Ritiene tuttavia il Giudicante che non possa applicarsi al caso di specie la predetta disciplina richiamata da parte attrice in quanto non si verte in materia di procedimento amministrativo ma in materia di atto di gestione del rapporto assunto con i poteri del datore di lavoro privato, fermo restando che il termine previsto dall'art. 21-novies della legge n. 241/90 decorre “dal momento dell'adozione dei provvedimenti di autorizzazione o di attribuzione di vantaggi economici”, mentre nel caso che ci occupa non vengono in rilievo né un'autorizzazione né un provvedimento attributivo di vantaggi economici, bensì un provvedimento di attribuzione del corretto punteggio da assegnare in graduatoria.
A ben vedere, nella fattispecie al vaglio, non si versa nell'ambito dell'esercizio dei poteri di autotutela dell'amministrazione posto che, per consolidato insegnamento della Suprema
Corte, nell'ambito del lavoro privatizzato, gli atti di gestione del rapporto di lavoro, da adottarsi con i poteri e le capacità del privato datore di lavoro -D.Lgs. n. 165 del 2001, art. 5-, devono essere valutati secondo gli stessi parametri del datore di lavoro privato. Sicché
l'atto con cui la P.A. revochi un'assunzione con contratto a tempo indeterminato o determinato, sul presupposto dell'annullamento della procedura concorsuale o, come nella fattispecie in esame, della nullità dell'atto di conferimento per difetto in capo al contraente privato dei presupposti di accesso alla procedura concorsuale o per violazione dell'ordine della graduatoria, equivale alla condotta del contraente che non osservi il contratto stipulato ritenendolo inefficace perché affetto da nullità, trattandosi di un comportamento con cui si fa valere l'assenza di un vincolo contrattuale» (Cass., nn. 8328/2010,
19626/2015, 13800/2017, 7054/2018, 194/2019; 11011/2022), rispetto al quale non si pone questione di esercizio dei poteri di autotutela della Pubblica Amministrazione, essendo l'atto invalido ab origine e potendo e dovendo per questa ragione essere rimosso dal datore di lavoro, pubblico o privato che sia (Cass. 3047/2017, 3826/2016,
19626/20915, 1047/2014, 19425/2013, 8328/2010, 25761/2008). Si tratta di vicenda giuridica diversa rispetto alla sanzione disciplinare o al licenziamento, istituti ai quali non è riferibile la fattispecie in esame.
Il rapporto di lavoro, in quanto affetto da nullità, può produrre effetti nei soli limiti indicati dall'art. 2126, cod. civ., applicabile anche alle Pubbliche Amministrazioni, e pertanto, dello stesso non si può tenere conto ai fini di successive assunzioni o di avanzamenti di carriera, operando in tal caso la regola generale secondo cui quod nullum est nullum producit effectum.

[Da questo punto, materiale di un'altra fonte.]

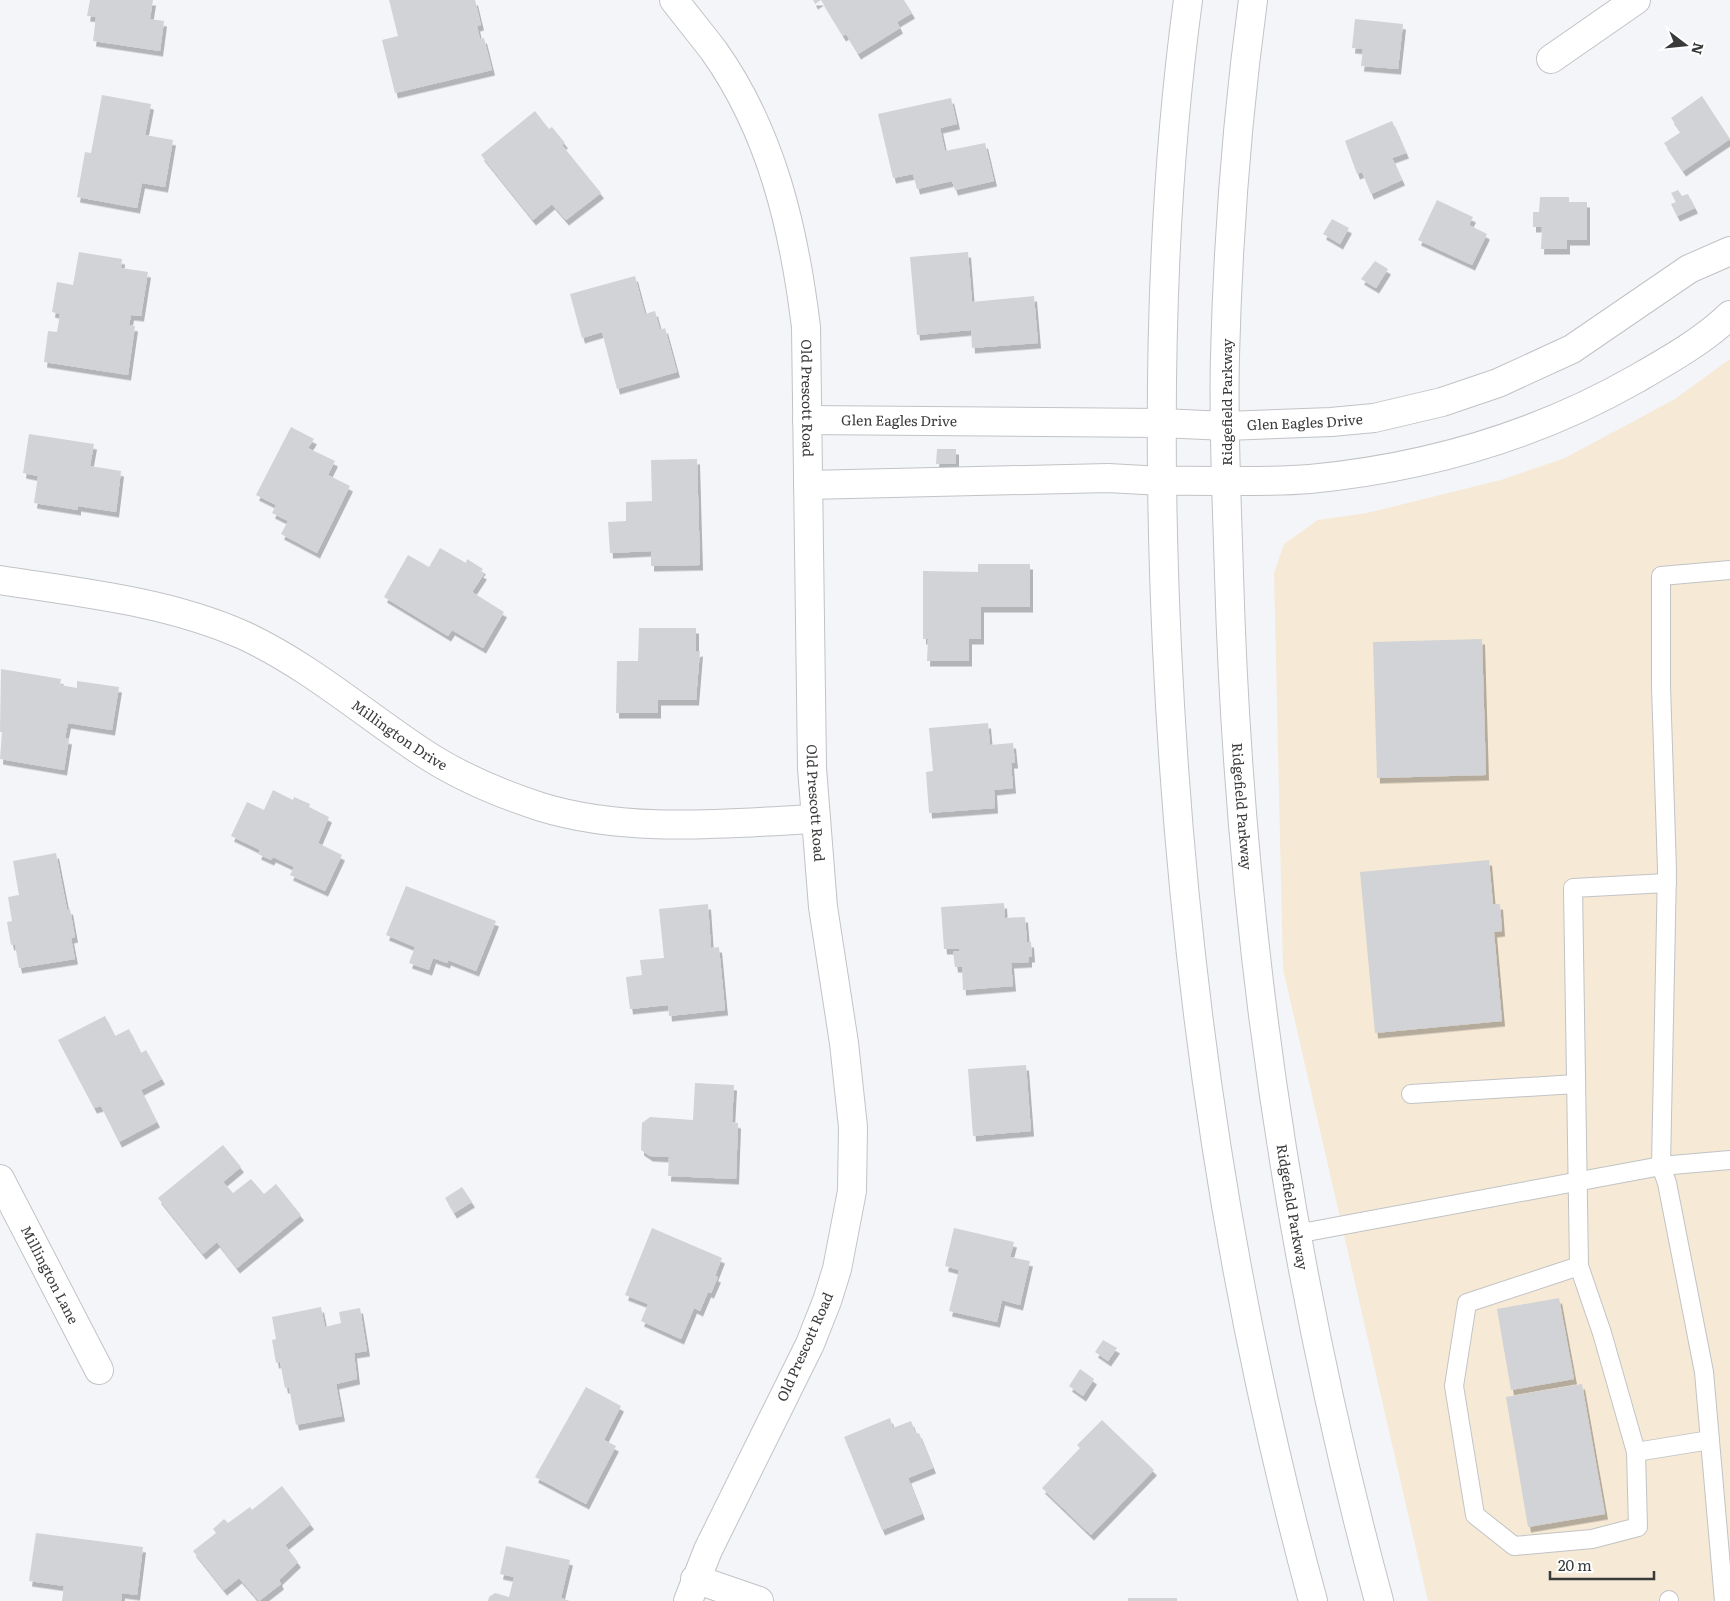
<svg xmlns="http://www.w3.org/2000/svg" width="1730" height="1601" viewBox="0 0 1730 1601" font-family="Literata,serif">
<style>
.commercial{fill:#f6e9d5}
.building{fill:#d1d3d6;filter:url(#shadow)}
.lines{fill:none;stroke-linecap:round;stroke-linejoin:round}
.service-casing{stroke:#c1c3c5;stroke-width:20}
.minor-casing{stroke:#c1c3c5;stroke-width:30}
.tertiary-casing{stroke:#c1c3c5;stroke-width:30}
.secondary-casing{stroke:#c1c3c5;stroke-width:30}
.service{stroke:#fff;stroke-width:18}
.minor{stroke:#fff;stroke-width:28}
.tertiary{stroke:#fff;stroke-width:28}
.secondary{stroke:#fff;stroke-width:28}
.labels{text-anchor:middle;stroke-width:5;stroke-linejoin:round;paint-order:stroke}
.street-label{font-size:14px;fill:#3a3a3b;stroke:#fff}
</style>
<defs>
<filter id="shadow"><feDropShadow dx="3" dy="5.5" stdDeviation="0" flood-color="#0004"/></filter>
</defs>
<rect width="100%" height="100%" fill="#f3f5f8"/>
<path class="commercial" d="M1730,359V1601H1428L1283,969L1274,573L1284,544L1318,520L1367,513L1501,480L1565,458L1675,399Z"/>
<g class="building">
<path d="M90,0H153L150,19L164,21L160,51L93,41L96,17L87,16Z"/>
<path d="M389,0H475L481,25L477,26L480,39L484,38L492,70L395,93L382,40L398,36Z"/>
<path d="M813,0H904L912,13L897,22L900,28L858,54L846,34L843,36L821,0L815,4Z"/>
<path d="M1355,19L1403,24L1398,69L1361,66L1363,49L1352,48Z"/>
<path d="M102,95L151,104L145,135L173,140L165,187L142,183L137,208L77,197L85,152L91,153Z"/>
<path d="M1702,96L1730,139L1683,171L1664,143L1681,132L1671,118Z"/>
<path d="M951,98L957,124L940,128L945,151L985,143L994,181L955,190L952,181L917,189L913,174L893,178L878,114Z"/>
<path d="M535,111L549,129L552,127L565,143L562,145L601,193L566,220L552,204L533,220L481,155Z"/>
<path d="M1392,121L1406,153L1392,158L1402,180L1371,194L1362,172L1357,174L1345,141Z"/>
<path d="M1678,190L1682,196L1688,194L1695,208L1677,216L1671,204L1676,202L1671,193Z"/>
<path d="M1540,197H1569V202H1587V240H1567V249H1541L1542,227H1533V212H1539Z"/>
<path d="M1437,200L1473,217L1469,225L1487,234L1472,265L1418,240Z"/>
<path d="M1332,219L1349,228L1340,244L1323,234Z"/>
<path d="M79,252L122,259L121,268L148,272L141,316L131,315L129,325L135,326L128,375L44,362L48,331L57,332L60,314L52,312L57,282L73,285Z"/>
<path d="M968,252L972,302L1034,296L1038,343L972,348L971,330L917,335L910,257Z"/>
<path d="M1375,261L1388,269L1376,288L1361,279Z"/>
<path d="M635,276L645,314L655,311L660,330L665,328L677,372L617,389L602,332L582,338L570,294Z"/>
<path d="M291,427L314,439L308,448L335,461L328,475L350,486L317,553L281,534L288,521L272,513L276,505L256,495Z"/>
<path d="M29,434L94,444L90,466L121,471L116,512L78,506V510L34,503L38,476L23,473Z"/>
<path d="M937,449H956V464H936Z"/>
<path d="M697,459L700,565L651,566V551L610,553L608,522L626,521V502L652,501L651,460Z"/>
<path d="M440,548L466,563L467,559L483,569L480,572L484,574L472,592L504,612L483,648L452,630L448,636L384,597L408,555L429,567Z"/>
<path d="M978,564H1030V607H981V639H969V661H927L928,639H923V571L978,572Z"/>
<path d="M639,628H696V652L700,651L696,700H658V713H616L617,661H638Z"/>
<path d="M1482,639L1486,775L1377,778L1373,642Z"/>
<path d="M1,669L61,679L60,685L77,688V681L119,687L112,730L68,723L65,738L69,739L64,770L0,759L2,732H0Z"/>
<path d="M988,723L990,745L1013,743L1015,763H1011L1013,788L994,790L995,808L929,813L926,772L933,771L929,728Z"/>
<path d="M273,790L293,800L294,797L310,804L309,807L329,817L318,843L342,855L325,891L290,875L294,867L273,857L271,860L258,854L260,850L231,836L247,802L264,810Z"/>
<path d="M56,853L67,909H70L75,937L71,938L75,959L19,968L15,944L11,945L7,922L12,921L8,897L19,895L13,861Z"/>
<path d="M1489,860L1493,904H1500L1502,931L1494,932L1502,1021L1375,1033L1360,872Z"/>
<path d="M406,886L496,921L476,971L448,960L447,963L433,958L429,970L409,963L415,947L386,935Z"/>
<path d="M1004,903L1005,918L1025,917L1027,942H1031L1032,957H1029V962L1011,963L1013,986L963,990L962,967H955L953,952L959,951L960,949H944L941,907Z"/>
<path d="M708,904L711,948L719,947L725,1010L669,1016L668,1005L630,1009L626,977L642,975L640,960L664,958L659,909Z"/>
<path d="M105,1016L115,1036L129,1029L141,1053L146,1050L162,1079L141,1090L157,1122L119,1142L101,1106L94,1108L58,1040Z"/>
<path d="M1026,1065L1031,1131L973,1136L968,1069Z"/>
<path d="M695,1083L734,1085L732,1122L738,1123L736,1179L668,1176L669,1157L650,1156L641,1150L642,1123L650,1117L693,1120Z"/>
<path d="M223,1145L241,1167L223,1182L233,1193L251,1179L264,1194L276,1184L301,1215L237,1268L217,1242L203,1254L158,1198Z"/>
<path d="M462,1187L472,1202L454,1213L445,1198Z"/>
<path d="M652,1228L722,1258L715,1276L718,1277L711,1293L708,1292L700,1311L694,1308L681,1339L641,1321L648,1304L625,1295Z"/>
<path d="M954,1228L1014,1242L1010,1257L1030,1261L1020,1305L1002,1300L997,1322L949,1311L959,1270L945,1266Z"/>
<path d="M1559,1298L1574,1379L1511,1390L1497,1309Z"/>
<path d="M321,1307L325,1327L341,1323L339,1312L360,1308L367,1351L354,1353L357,1379L336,1384L342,1416L296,1425L289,1387L285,1388L280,1362L276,1363L272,1340L276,1339L272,1317Z"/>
<path d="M1103,1340L1117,1348L1108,1361L1095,1352Z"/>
<path d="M1080,1369L1094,1379L1083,1396L1069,1386Z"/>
<path d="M1582,1384L1605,1514L1528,1527L1506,1397Z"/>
<path d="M586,1387L621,1406L604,1440L616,1446L586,1504L535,1477Z"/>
<path d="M890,1418L893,1428L911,1421L916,1434L919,1433L933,1468L908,1478L922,1514L882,1530L844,1437Z"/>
<path d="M1102,1420L1154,1470L1091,1535L1042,1488L1080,1448L1077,1445Z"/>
<path d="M282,1486L311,1524L285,1545L298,1562L279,1580L281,1584L259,1601L239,1578L224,1590L193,1551L216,1533L213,1529L224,1519L228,1523L250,1507L252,1510Z"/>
<path d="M36,1533L143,1547L137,1595L122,1593L121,1601H62L64,1586L29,1581Z"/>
<path d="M506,1546L570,1560L561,1598L570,1601H488L489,1597L495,1593L509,1597L514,1577L500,1574Z"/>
<rect x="1128" y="1598" width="49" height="3"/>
</g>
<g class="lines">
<g class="service-casing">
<g id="service">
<path d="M1730,570L1661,576V686L1667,870L1661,1166L1730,1160"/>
<path d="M1411,1094L1576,1084"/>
<path d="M1296,1234L1661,1166L1667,1183L1704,1372L1724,1601"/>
<path d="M1579,1266L1467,1303L1454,1386L1475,1515L1514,1546L1592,1539L1638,1527L1636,1452L1602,1333L1579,1266L1573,888L1667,883"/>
<path d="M1636,1452L1710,1440"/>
<path d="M1669,1600V1601"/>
</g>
</g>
<g class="minor-casing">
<g id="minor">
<path id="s1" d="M674,0C687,17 701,34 714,51C772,133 794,229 806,327L812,768L823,907L844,1043L853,1127L852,1191L837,1269L827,1301L810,1344L708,1550L688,1601"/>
<path d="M1551,59L1636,0"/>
<path id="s2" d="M807,420L1161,423"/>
<path d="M808,485L1108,478L1162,481"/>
<path id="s3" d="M0,580C82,593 166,601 243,635C308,665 363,713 422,752C458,776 501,794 541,807C630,834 725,823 816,819"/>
<path id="s4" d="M0,1179L99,1370"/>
<path d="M695,1579L759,1601"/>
</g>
</g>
<g class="tertiary-casing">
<g id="tertiary">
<path id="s5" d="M1161,423L1226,426L1331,422L1374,418L1442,402L1498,383L1572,349L1689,269L1730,251"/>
<path d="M1162,481C1211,480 1261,483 1310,479C1424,468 1536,436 1636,379C1669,360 1703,341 1730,315"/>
</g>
</g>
<g class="secondary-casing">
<g id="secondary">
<path d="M1188,0C1159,214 1157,433 1167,648C1182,970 1228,1290 1313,1601"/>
<path id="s6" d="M1253,0C1237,118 1228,237 1225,356C1223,429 1227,502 1229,575C1239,922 1288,1266 1379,1601"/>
</g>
</g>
<use href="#service" class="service"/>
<use href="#minor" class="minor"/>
<use href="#tertiary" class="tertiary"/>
<use href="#secondary" class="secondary"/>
</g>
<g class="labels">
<g class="street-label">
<text dy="5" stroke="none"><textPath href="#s1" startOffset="430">Old Prescott Road</textPath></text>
<text transform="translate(1227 402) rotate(-90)" y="5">Ridgefield Parkway</text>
<text dy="5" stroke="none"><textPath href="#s2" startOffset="92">Glen Eagles Drive</textPath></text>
<text dy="5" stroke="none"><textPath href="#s5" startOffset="144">Glen Eagles Drive</textPath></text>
<text dy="5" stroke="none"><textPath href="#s3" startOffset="436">Millington Drive</textPath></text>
<text dy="5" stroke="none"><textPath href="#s1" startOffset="835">Old Prescott Road</textPath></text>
<text dy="5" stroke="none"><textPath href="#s6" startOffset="808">Ridgefield Parkway</textPath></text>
<text dy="5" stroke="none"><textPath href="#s6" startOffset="1212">Ridgefield Parkway</textPath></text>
<text dy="5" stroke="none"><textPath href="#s4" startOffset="108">Millington Lane</textPath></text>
<text transform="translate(805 1347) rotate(-66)" y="5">Old Prescott Road</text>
</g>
</g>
<g transform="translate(1685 45) rotate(106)" stroke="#ffffff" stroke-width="4" paint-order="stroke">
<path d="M0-4L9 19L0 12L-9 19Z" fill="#3a3a3b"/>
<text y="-8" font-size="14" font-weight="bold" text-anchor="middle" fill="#3a3a3b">N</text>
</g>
<path d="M1550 1571v8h104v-8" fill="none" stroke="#3a3a3b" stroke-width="2.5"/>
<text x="1558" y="1571" font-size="15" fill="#3a3a3b" stroke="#ffffff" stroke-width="4" paint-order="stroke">20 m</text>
</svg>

Esclusa pertanto la applicabilità nella specie dell'art. 21 nonies L. 241/1990, va osservato che né l'art. 7, comma 5, D.M. 640/2017 né l'art. 72 D.P.R. 445/2001 fissano dei termini perentori entro cui l'Amministrazione debba avviare e concludere i controlli sui requisiti dichiarati dovendosi anzi rilevare che l'art. 8 ult. co. D.M. 640/2017 prevede che“L'Amministrazione, in qualsiasi momento, può disporre, con provvedimento motivato, l'esclusione degli aspiranti non in possesso dei citati requisiti di ammissione”.
Alla stregua delle suesposte considerazioni, risultando pienamente legittimo l'operato dell'Amministrazione resistente, la quale ha fatto corretta applicazione delle disposizioni disciplinanti la materia in esame, depennando la ricorrente dalla graduatoria di circolo e di istituto triennio 2017/2020 e conseguentemente da quella permanente provinciale ATA, con successiva risoluzione del rapporto di lavoro in essere per assenza dei requisiti previsti per l'accesso, il ricorso va disatteso.
Le spese di lite seguono la soccombenza e sono liquidate come da dispositivo tenuto conto di quanto disposto dall'art. 152 bis disp. att. c.p.c.
P.Q.M.
Il Tribunale di Salerno, in funzione di Giudice del Lavoro, definitivamente pronunciando ogni contraria istanza ed eccezione disattesa così provvede:
- Rigetta il ricorso;
- condanna la ricorrente al pagamento delle spese di lite che liquida in euro 2.156,00 oltre 15% per spese generali.